After one day, the zones of inhibition surrounding the samples of the
wound dressing in each of the petri dishes were 3.33 and 3.08 centimeters
respectively. After two days, the zones of inhibition surrounding the
wound dressing samples were 3.35 centimeters and 3.03 centimeters,
respectively. And, after five days, the zones of inhibition surrounding
the wound dressing samples were 3.30 and 2.98 respectively.

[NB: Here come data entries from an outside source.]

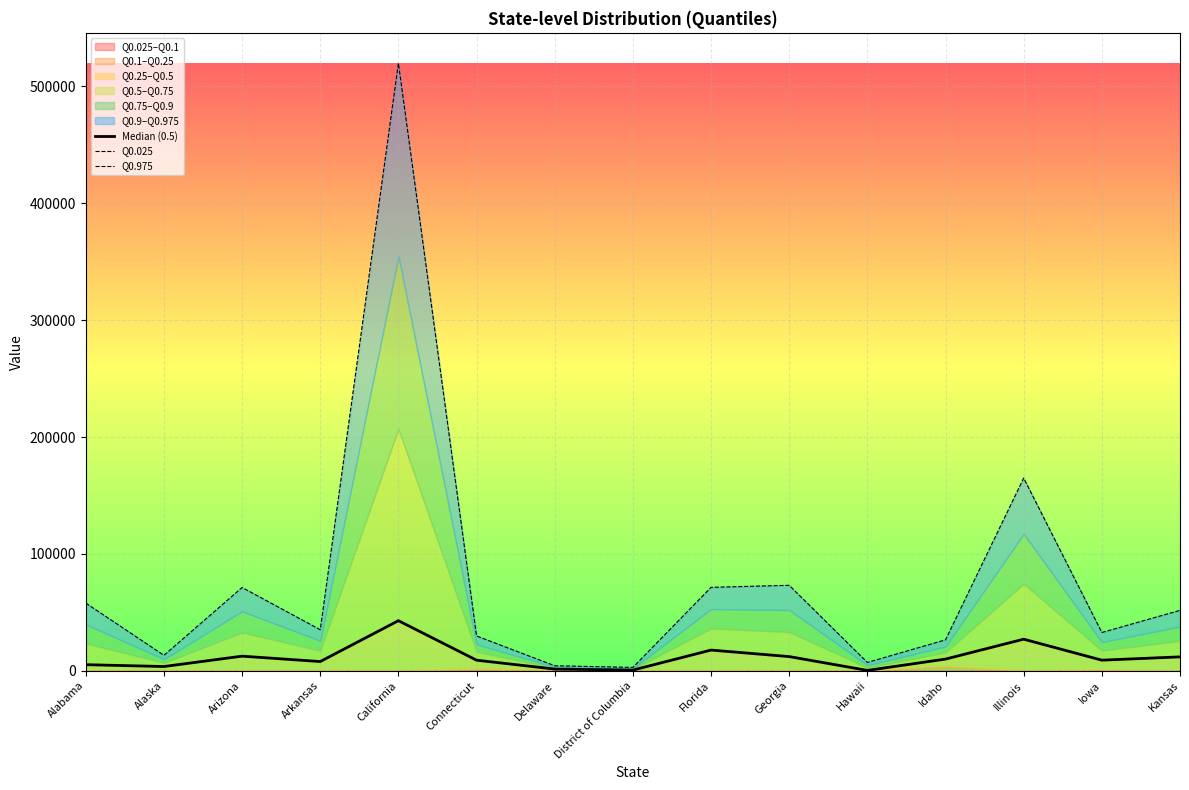

True or false: Median (0.5) has a value of 2012.7 at Arkansas.

False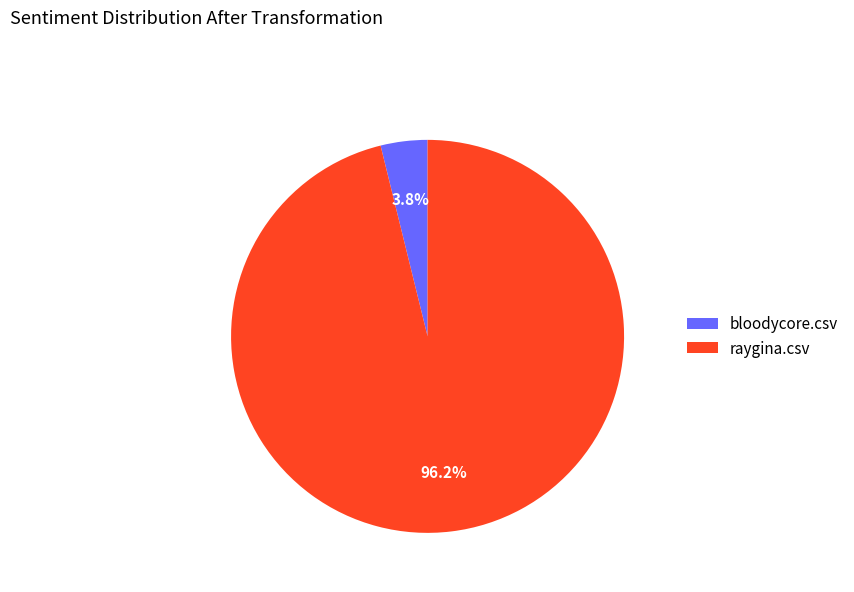

Which category has the smallest portion of the pie?

bloodycore.csv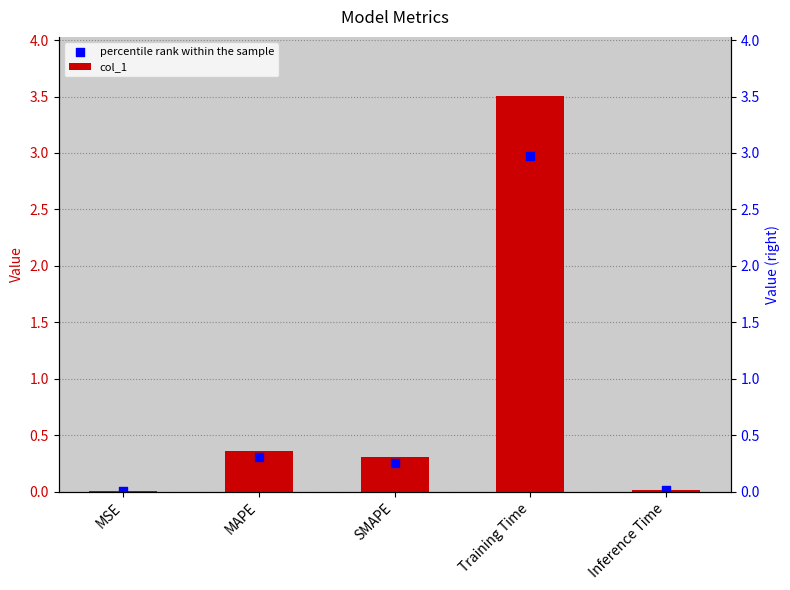

What is the total value across all series at MAPE?

0.7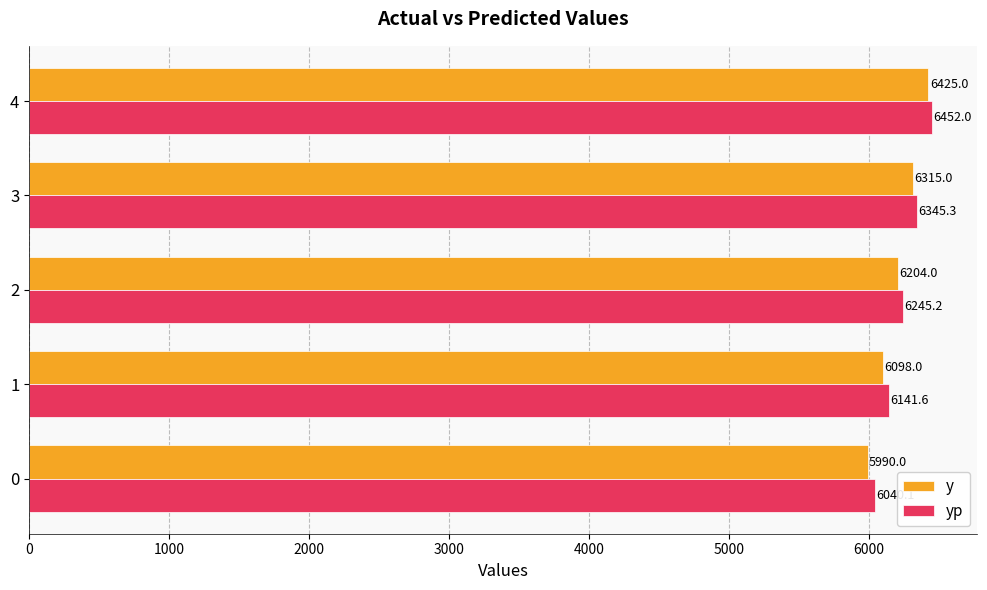

Rank the series by their maximum value, from highest to lowest.

yp, y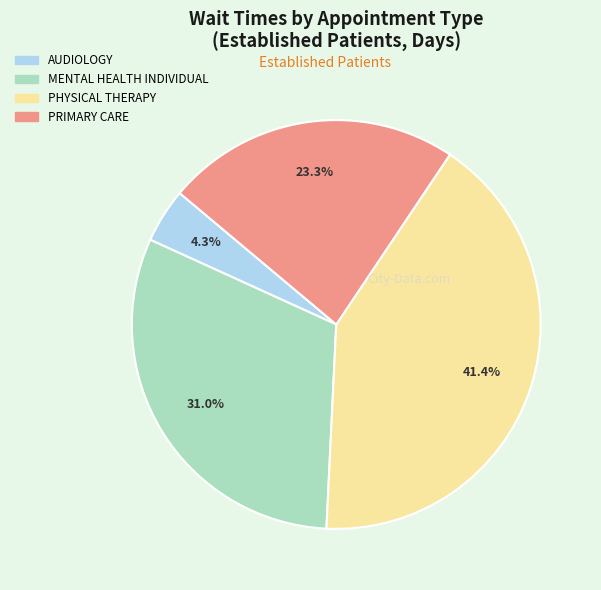

Rank the categories by value from highest to lowest.

PHYSICAL THERAPY, MENTAL HEALTH INDIVIDUAL, PRIMARY CARE, AUDIOLOGY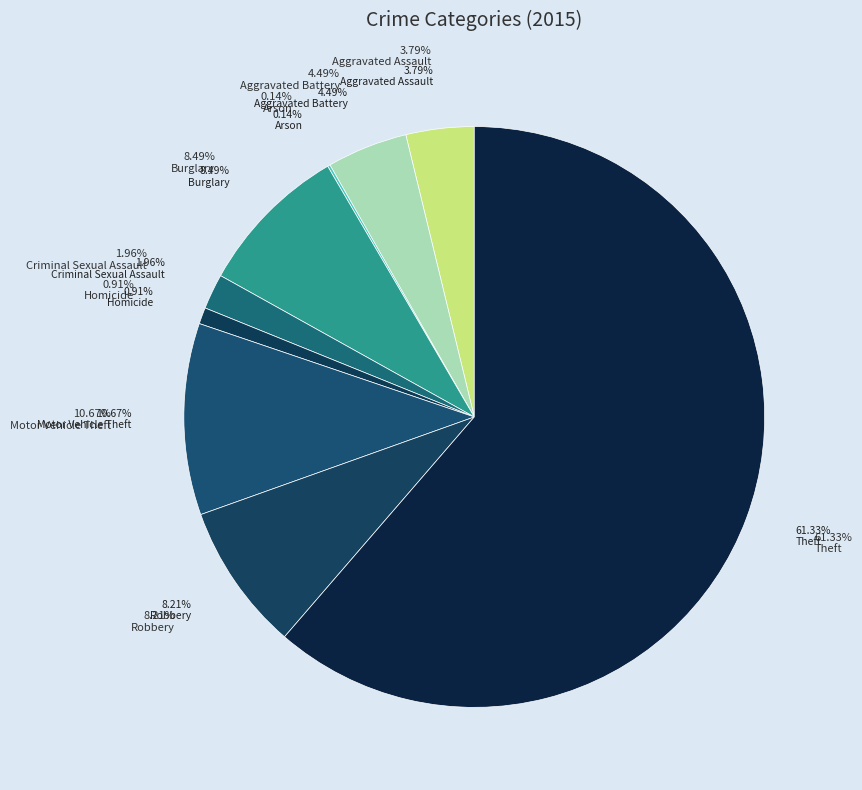

What is the change in value from Arson to Homicide?

+11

[0092] The results of the zone-of-inhibition tests are indicative of a
strong antimicrobial effect for both the prepared lotion and the prepared
wound dressing. Similar results are observed for a zone-of-inhibition
test when a yeast-derived .beta.-glucan is used in a medical composition
as described herein.
[0093] In contrast, for a zone-of-inhibition test where only .beta.-glucan
is present in either a composition or incorporated into a mesh device, no
inhibition of bacteria is observed. Furthermore, it has been observed
that the presence of .beta.-glucan, as a microbial nutrient, actually
promotes bacterial growth.
[0094] In other words, .beta.-glucan does not provide antimicrobial
activity. The results of the zone-of-inhibition tests described above
indicate that .beta.-glucan does not interfere with the antimicrobial
activity that can be provided by a silver-containing component, even
though .beta.-glucan will promote growth of bacteria. Therefore, the
combination of a silver-containing component and a .beta.-glucan
component can provide antimicrobial and immunostimulating properties to a
medical composition.
[0095] The invention described above may be embodied in other forms
without departing from the spirit or essential characteristics thereof.
The embodiments disclosed in this application are to be considered in all
respects as illustrative and not restrictive. The scope of the invention
is indicated by the appended claims rather than by the foregoing
description and all changes, which come within the meaning and range of
equivalency of the claims, are embraced therein.